2. At the request of undertakers, mainly at the instance of the relieving officers117
3. At the request of the coroner (inquest cases):— Cases of sudden death118
Cases of violent death60
4. Brought in by the Police Found dead23178
Accident cases5
5. On laccount of death due to infectious disease...28
3
334

In 90 of the above cases post-mortem examinations were made under the coroner's warrant.
Coroners' Districts.—The districts of coroners do not in all cases correspond with the
municipal areas, and in certain parts of the borough bodies of persons, upon which it becomes
necessary to hold inquests, are removed to Paddington for the purpose. A communication was
addressed to the London County Council, in January, 1902, calling attention to the desirability of
steps being taken to secure the adjustment of boundaries of the coroners' districts, so that every
borough should be wholly situated in one of such districts. The matter remains in statu quo; but
it is to be presumed that the desired re-arrangement of the districts will be taken in hand ere long.
People sometimes complain of the improper detention at the homes of the poor, of the
bodies of deceased relatives, on the supposition that the Council possess power to remove bodies
to the public mortuary at will.
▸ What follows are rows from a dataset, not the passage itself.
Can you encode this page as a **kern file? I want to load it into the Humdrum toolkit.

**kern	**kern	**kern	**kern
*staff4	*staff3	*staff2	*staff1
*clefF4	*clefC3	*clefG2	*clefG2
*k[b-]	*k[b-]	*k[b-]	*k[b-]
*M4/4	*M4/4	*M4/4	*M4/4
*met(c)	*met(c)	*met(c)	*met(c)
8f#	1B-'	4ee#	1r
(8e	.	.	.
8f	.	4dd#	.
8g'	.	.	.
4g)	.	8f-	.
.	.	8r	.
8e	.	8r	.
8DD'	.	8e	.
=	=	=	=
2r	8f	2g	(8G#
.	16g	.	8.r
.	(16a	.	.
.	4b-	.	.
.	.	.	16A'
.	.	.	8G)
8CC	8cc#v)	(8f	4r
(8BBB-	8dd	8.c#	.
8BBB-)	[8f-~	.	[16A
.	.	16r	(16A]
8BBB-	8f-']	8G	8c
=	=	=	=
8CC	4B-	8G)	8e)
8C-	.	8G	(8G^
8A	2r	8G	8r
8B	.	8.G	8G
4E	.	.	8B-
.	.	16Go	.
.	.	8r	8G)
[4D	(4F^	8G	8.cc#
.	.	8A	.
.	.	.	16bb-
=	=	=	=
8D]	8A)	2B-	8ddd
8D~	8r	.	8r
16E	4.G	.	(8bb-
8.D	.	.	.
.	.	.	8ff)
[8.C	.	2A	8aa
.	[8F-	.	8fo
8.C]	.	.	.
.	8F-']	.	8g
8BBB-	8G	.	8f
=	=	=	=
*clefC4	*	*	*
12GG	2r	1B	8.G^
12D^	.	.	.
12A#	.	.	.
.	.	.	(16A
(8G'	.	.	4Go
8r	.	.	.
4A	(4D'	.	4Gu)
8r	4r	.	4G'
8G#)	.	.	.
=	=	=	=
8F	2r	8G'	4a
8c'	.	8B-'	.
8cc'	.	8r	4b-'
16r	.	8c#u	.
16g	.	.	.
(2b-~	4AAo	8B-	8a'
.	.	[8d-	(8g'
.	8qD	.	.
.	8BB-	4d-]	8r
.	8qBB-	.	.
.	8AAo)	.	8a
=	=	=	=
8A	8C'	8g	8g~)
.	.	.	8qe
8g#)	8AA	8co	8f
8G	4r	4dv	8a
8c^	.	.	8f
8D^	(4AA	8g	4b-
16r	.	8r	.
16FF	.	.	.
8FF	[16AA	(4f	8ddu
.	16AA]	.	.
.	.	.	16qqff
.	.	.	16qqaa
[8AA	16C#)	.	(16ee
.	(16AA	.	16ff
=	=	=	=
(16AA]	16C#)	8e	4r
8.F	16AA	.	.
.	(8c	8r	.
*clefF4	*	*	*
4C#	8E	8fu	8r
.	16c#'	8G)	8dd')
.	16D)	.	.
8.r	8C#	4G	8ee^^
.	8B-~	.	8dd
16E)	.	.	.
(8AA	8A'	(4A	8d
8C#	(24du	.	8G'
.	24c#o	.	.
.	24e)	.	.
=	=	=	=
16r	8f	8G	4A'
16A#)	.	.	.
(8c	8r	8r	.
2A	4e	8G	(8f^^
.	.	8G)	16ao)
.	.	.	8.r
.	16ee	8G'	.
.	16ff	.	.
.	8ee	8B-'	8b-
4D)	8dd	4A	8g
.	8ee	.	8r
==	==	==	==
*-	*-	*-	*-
What the law enables the Council to do is set out in the 89th
section of the Public Health (London) Act, 1891, which provides that—
" When either—
(a) The body of a person who has died of any infectious disease is retained in a room in
which persons live or sleep; or
(b) The body of a person who has died of any dangerous infectious disease is retained,
without the sanction of the medical officer of health, or any legally qualified medical
practitioner, for more than 48 hours, elsewhere than in a room not used at the time
as a dwelling place, sleeping place, or work-room; or
(e) Any dead body is retained in any house or room so as to endanger the health of the
inmates thereof, or of any adjoining or neighbouring house or building;
a justice may, on a certificate signed by a medical officer of health, or other legally qualified
medical practitioner, direct that the body be removed, at the cost of the sanitary authority,
to any available mortuary, and be buried within the time limited by the justice."
Many of the cases of improper deposit of dead bodies in living rooms, occur in connexion
with removals for private burial from the borough infirmary.